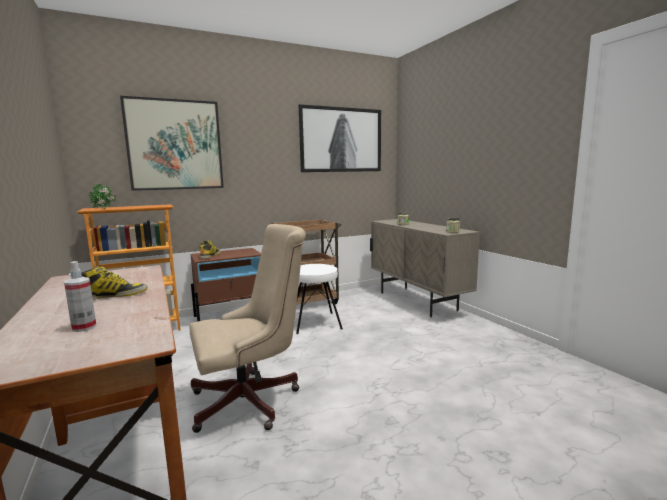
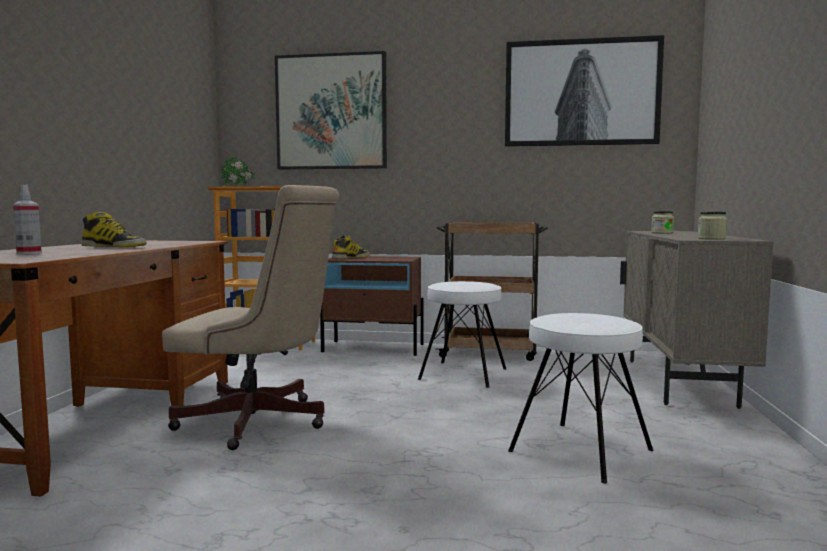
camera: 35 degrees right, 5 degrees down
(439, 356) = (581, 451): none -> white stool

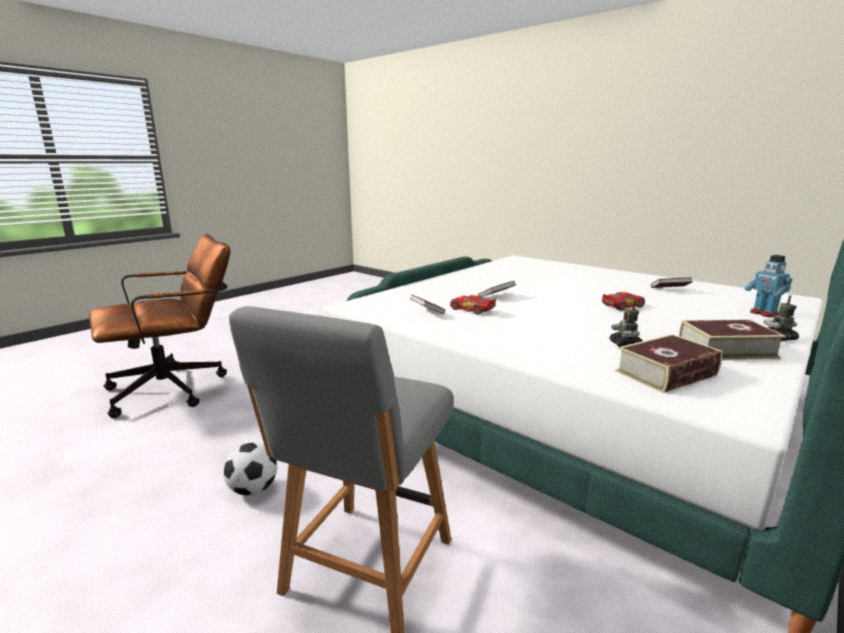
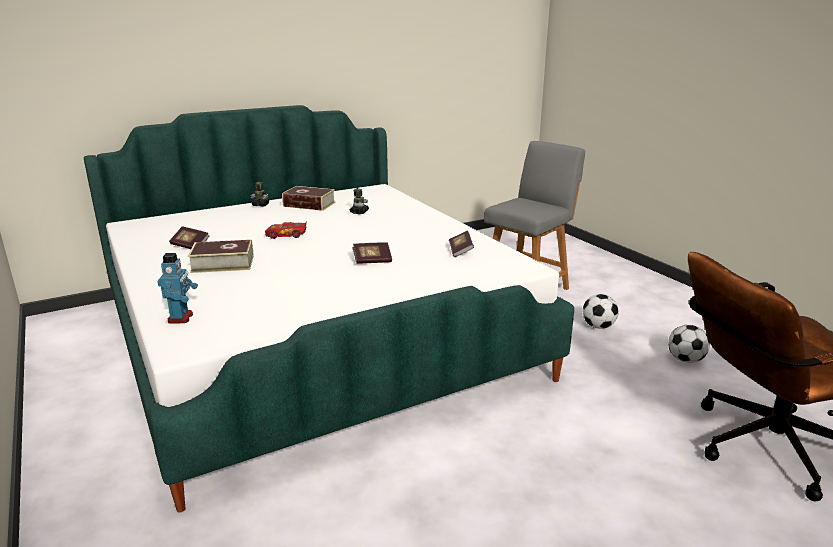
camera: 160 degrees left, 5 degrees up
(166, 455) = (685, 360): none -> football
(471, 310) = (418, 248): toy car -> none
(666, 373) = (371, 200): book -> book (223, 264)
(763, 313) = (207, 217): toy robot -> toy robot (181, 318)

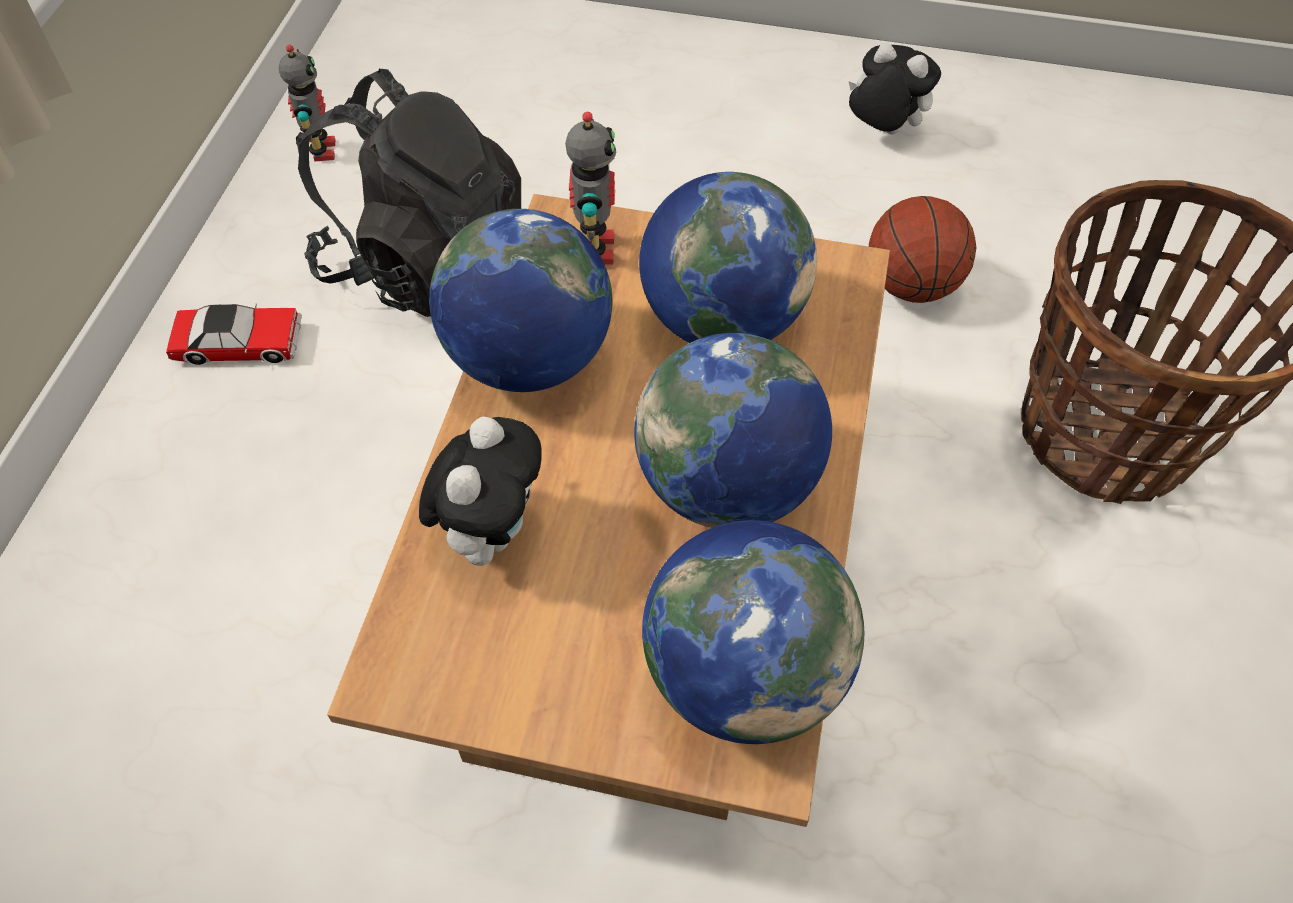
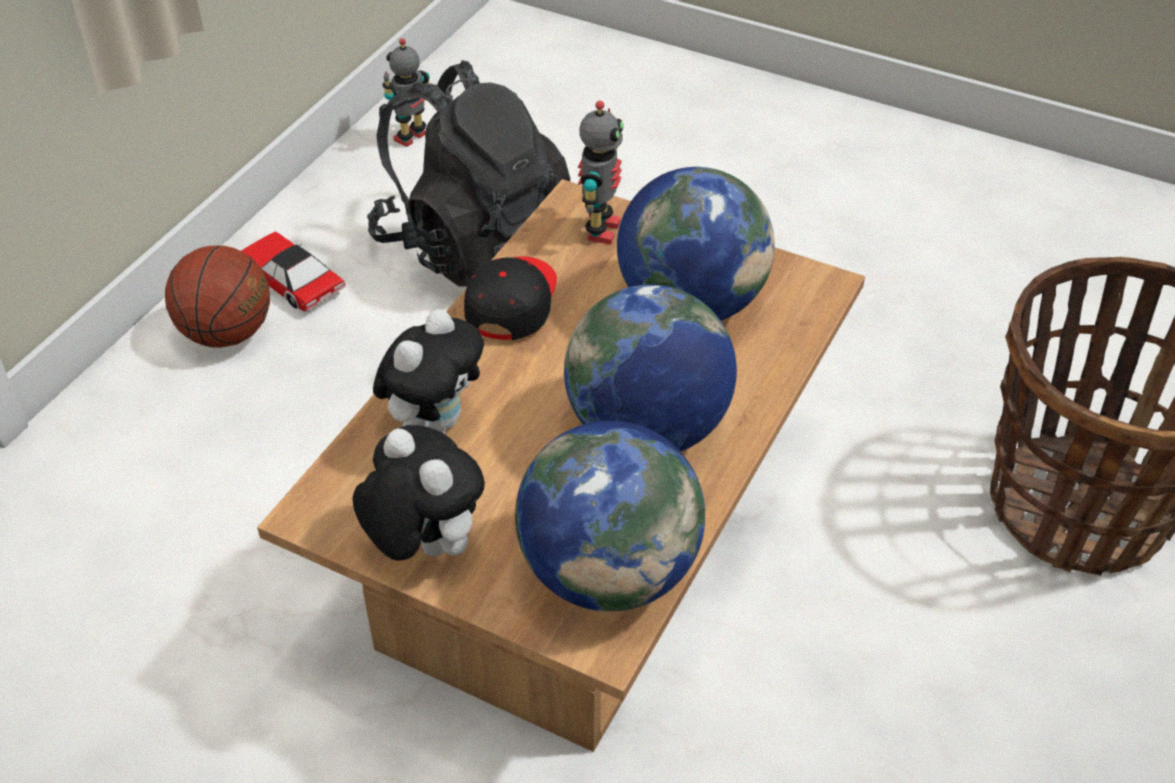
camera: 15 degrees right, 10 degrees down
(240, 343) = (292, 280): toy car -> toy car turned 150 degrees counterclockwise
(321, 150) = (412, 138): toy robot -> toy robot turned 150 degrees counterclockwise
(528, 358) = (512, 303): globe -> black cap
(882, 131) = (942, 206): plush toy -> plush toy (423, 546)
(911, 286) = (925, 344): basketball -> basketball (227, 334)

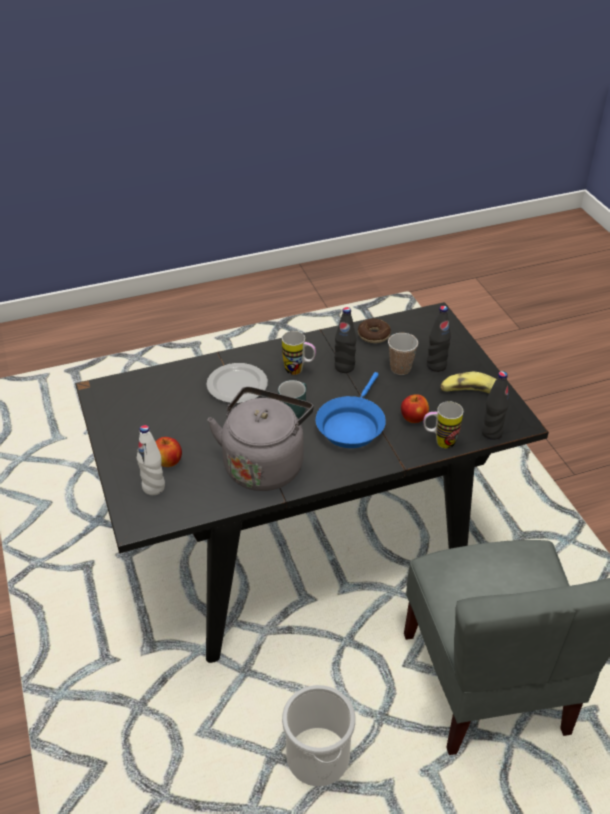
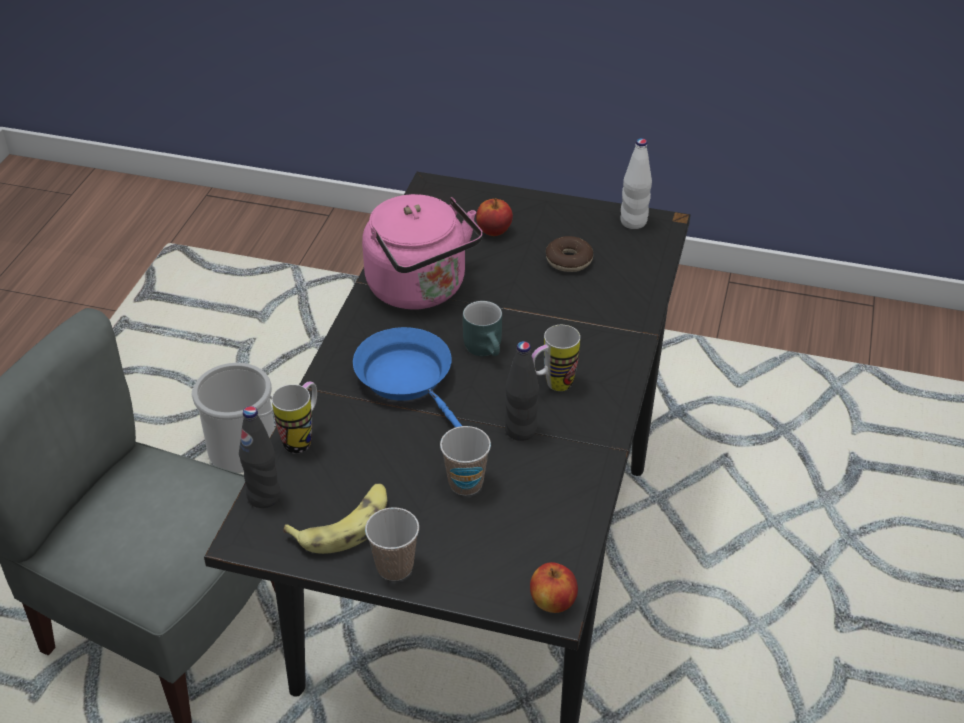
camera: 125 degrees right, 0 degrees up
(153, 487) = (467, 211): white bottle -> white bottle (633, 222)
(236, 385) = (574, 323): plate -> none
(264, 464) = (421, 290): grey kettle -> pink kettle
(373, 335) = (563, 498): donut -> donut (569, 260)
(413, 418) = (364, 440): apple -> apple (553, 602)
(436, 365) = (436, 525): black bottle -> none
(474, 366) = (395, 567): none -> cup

**YOUR TASK:** All lines from the one that has "(413, 418) = (364, 440): apple" through the end of the material above should be returned exactly; omit the rest.

**RESPONSE TO THE TASK:**
(413, 418) = (364, 440): apple -> apple (553, 602)
(436, 365) = (436, 525): black bottle -> none
(474, 366) = (395, 567): none -> cup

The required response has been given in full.